The house was in a short road, cars parked close at either side. A light was on inside number 7, probably the stairs. All of the other houses in the street were dark.
“What d’you reckon?”
Lynn shrugged, tightened the wool scarf across her neck, and rang the bell. It sounded, off-key, inside the house. Through the letter-box there was nothing speciaclass="underline" a plastic ball on the carpet, most of the air gone out of it, a piece of Lego.
“Want me to try the back?”
Lynn took from her coat pocket the key Mrs. Barnett had given them. “Why bother?”
“Look, you’re sure about this?”
The backs of her legs were sure; her arms, all the places where the chill touched her, tensing the nerves beneath the skin. The key fitted the lock almost too easily and the door swung open with the first pressure of her hand. Lynn stepped around it and looked-it had been held on the catch, but the lock had not been slipped down.
The light that had been left on was on the landing.
With her gloved hand she depressed the switch on the wall, close by a line of pegs bunched with coats.
“Hello!” The constable called. “Anybody home?”
Lynn opened the door to the first room on the left, turned on the light. Somebody had gone round in a hurry, tidying up. Papers and magazines, Ladybird books, scooped up and set down again in uneven piles; toys squashed up into a corner. Clear across the top of the television, the curve of dust left after a single sweep with the duster.
“Shall I check upstairs?”
“Yes.”
She did not want to go upstairs. Not first.
“Careful what you touch.”
The back room led into the kitchen.

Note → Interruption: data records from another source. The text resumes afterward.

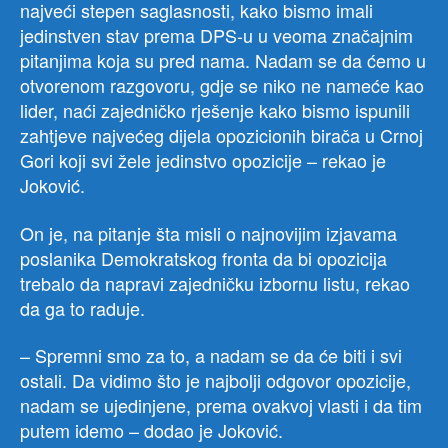
najveći stepen saglasnosti, kako bismo imali
jedinstven stav prema DPS-u u veoma značajnim
pitanjima koja su pred nama. Nadam se da ćemo u
otvorenom razgovoru, gdje se niko ne nameće kao
lider, naći zajedničko rješenje kako bismo ispunili
zahtjeve najvećeg dijela opozicionih birača u Crnoj
Gori koji svi žele jedinstvo opozicije – rekao je
Joković.
On je, na pitanje šta misli o najnovijim izjavama
poslanika Demokratskog fronta da bi opozicija
trebalo da napravi zajedničku izbornu listu, rekao
da ga to raduje.
– Spremni smo za to, a nadam se da će biti i svi
ostali. Da vidimo što je najbolji odgovor opozicije,
nadam se ujedinjene, prema ovakvoj vlasti i da tim
putem idemo – dodao je Joković.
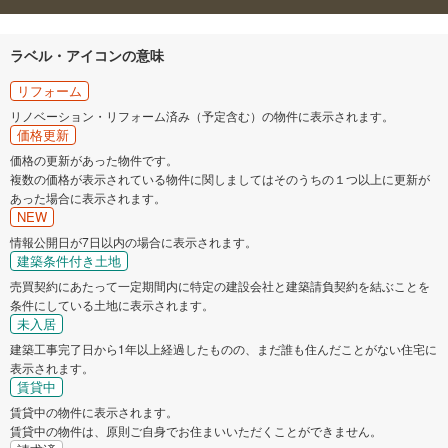
ラベル・アイコンの意味
リフォーム
リノベーション・リフォーム済み（予定含む）の物件に表示されます。
価格更新
価格の更新があった物件です。
複数の価格が表示されている物件に関しましてはそのうちの１つ以上に更新が
あった場合に表示されます。
NEW
情報公開日が7日以内の場合に表示されます。
建築条件付き土地
売買契約にあたって一定期間内に特定の建設会社と建築請負契約を結ぶことを
条件にしている土地に表示されます。
未入居
建築工事完了日から1年以上経過したものの、まだ誰も住んだことがない住宅に
表示されます。
賃貸中
賃貸中の物件に表示されます。
賃貸中の物件は、原則ご自身でお住まいいただくことができません。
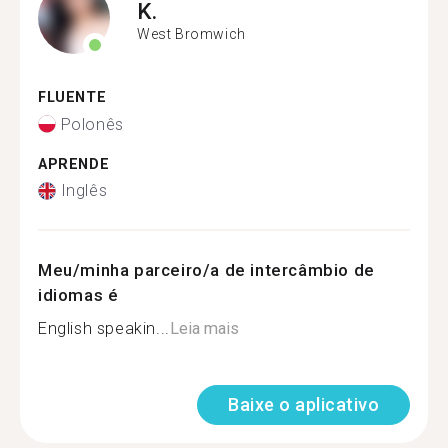
K.
West Bromwich
FLUENTE
Polonês
APRENDE
Inglês
Meu/minha parceiro/a de intercâmbio de
idiomas é
English speakin...
Leia mais
Baixe o aplicativo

Mugs on the table, plates stacked on the draining board, a pan soaking in cold water in the sink, rimed with orange. She heard him coming down the stairs too fast and turned to face him.
“This Mary-houseproud, would you call her?”
“Not exactly. Why?”
“That bed up there’s a proper tip.”
“She’s not…?”
The constable shook his head.
“The bathroom?”
“Not anywhere.”
For several seconds, neither spoke nor moved.
“What d’you reckon?” the constable asked, anxious to be doing something.
“Hang on a minute.”
She walked back into the front room, remembering something she’d only half-noticed. On the floor in the corner alcove, close by the drawn curtains, a handbag. Lynn used finger and thumb to ease it open. Makeup bag, purse, a pair of black flat-heeled shoes, bent double and squashed down. She gave the bag a slight shake. A packet of contraceptives, Durex Elite. Thought about taking it to the table and emptying it out then thought against it.
“Reckon we should phone in?”
She nodded, setting the bag back down where she had found it. Going through the hall, past the crowded pegs, something stopped her. Underneath matching yellow plastic children’s coats, different sizes, hung two pairs of blue and yellow Wellington boots, threaded together at the top with string. Muddy at the bottom.
“Wait here a minute.”
“What’s up?”
“Just wait.”
Back in the kitchen, a step down from the rest of the house, Lynn remembered the cold and knew it had been more than the cold of anticipation. The door to the garden had not quite been pulled to. She touched it open and stepped outside. Stray ends of cloud moved gray across the moon. A bicycle without a rear wheel leaned against the wall. Her toe touched against something and she bent to pick it up. A high-heeled shoe, black, new.